I would welcome an update on the progress of the Bill and steps which you are taking to put the agreement on a firm legal footing. We are keen to explore possible solutions to make sure that the Agreement can be reinstated as quickly as possible and that it can benefit both Irish and Northern Irish fishers.
I look forward to working with you constructively on this matter.
George Eustice MP
In December 2018, the UK Government again reiterated its commitment in response to the fourth report of the Northern Ireland affairs committee, stating:
The UK Government remains committed to the principles behind the Voisinage Arrangement and to protecting and supporting continued cooperation between Northern Ireland and Ireland. We have continued to honour the agreement. However, we will not be able to accept this unequal application indefinitely.
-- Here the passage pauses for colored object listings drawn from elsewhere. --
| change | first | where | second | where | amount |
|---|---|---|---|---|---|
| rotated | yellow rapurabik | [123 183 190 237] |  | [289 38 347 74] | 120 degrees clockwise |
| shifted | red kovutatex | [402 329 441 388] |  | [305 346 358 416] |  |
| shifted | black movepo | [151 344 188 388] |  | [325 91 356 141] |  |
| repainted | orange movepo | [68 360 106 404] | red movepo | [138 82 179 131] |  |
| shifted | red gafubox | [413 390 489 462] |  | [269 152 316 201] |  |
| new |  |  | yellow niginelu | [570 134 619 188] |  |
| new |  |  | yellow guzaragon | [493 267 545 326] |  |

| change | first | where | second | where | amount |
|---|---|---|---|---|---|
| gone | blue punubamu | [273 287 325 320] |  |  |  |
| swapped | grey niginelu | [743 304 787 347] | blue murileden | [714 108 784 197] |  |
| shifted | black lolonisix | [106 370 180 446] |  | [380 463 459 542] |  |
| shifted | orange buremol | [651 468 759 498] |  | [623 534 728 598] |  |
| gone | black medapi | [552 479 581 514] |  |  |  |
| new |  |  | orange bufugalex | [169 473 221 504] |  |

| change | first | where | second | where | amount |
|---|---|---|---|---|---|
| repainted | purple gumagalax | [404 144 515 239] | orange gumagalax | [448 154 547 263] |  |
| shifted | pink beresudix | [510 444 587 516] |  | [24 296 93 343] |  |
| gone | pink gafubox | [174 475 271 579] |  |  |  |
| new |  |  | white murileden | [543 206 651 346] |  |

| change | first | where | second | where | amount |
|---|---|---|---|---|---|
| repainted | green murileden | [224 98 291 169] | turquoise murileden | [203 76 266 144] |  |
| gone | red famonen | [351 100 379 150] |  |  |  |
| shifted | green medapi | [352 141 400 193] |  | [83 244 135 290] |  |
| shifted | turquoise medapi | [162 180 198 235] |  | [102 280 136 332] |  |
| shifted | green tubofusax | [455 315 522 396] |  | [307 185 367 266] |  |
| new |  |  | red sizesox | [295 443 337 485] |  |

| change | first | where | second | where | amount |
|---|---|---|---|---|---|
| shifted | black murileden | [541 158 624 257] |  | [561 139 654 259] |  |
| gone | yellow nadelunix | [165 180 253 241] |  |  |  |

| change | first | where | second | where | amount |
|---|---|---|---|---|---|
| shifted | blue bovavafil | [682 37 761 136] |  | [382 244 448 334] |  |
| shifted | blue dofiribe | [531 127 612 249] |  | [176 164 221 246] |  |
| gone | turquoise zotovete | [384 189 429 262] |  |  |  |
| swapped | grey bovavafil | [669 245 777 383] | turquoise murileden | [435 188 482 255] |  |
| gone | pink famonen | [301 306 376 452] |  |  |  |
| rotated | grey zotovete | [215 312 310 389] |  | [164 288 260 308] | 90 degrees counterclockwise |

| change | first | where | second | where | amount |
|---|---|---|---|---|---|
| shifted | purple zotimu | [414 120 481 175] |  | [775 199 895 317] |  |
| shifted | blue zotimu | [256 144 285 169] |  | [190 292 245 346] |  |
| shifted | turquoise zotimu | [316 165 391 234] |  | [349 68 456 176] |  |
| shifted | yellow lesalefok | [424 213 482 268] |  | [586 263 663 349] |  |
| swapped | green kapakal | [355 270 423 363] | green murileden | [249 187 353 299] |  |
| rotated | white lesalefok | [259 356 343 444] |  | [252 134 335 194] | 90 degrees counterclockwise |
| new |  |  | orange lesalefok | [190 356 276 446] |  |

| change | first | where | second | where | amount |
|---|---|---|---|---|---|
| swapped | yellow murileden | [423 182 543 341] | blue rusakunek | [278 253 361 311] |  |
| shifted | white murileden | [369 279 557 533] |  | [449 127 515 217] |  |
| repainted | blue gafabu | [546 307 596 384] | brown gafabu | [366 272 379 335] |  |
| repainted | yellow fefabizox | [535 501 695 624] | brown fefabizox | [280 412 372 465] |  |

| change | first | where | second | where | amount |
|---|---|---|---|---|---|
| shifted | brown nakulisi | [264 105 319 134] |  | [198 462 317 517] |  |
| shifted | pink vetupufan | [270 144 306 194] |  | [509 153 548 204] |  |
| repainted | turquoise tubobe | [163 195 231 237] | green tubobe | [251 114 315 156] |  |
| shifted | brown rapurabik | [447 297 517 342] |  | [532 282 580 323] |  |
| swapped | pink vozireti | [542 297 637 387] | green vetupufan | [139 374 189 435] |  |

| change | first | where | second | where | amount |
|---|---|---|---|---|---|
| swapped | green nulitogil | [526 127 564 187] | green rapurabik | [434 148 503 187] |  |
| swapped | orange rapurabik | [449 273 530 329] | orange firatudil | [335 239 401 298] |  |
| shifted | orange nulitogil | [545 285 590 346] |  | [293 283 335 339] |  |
The Government has raised this with Minister Creed, Irish Minister for Agriculture, Food and the Marine, and will keep the situation under review.
In the meantime, we will continue to explore possible solutions to make sure that the arrangement can be reinstated as quickly as possible and that it can benefit fishers from both Northern Ireland and Ireland.
On March 18, I met the current UK Minister of State for Agriculture, Fisheries and Food, Mr. Robert Goodwill, while we were in Brussels. He reiterated the UK Government's commitment to the arrangements. In view of the findings of the Irish Supreme Court, I asked Minister Goodwill if the arrangement is legally sound on the UK side and he expressed confidence that it is.
It is important to be aware that the UK has demonstrated its commitment to the arrangements in continuing to allow Irish sea-fishing boats to benefit from access to the Northern Ireland zero to six nautical mile zone in circumstances of unequal application. It is time that we act to restore our side of this reciprocal arrangement. I ask the House to accept this amendment and to demonstrate that we are and will continue to be good neighbours with Northern Ireland.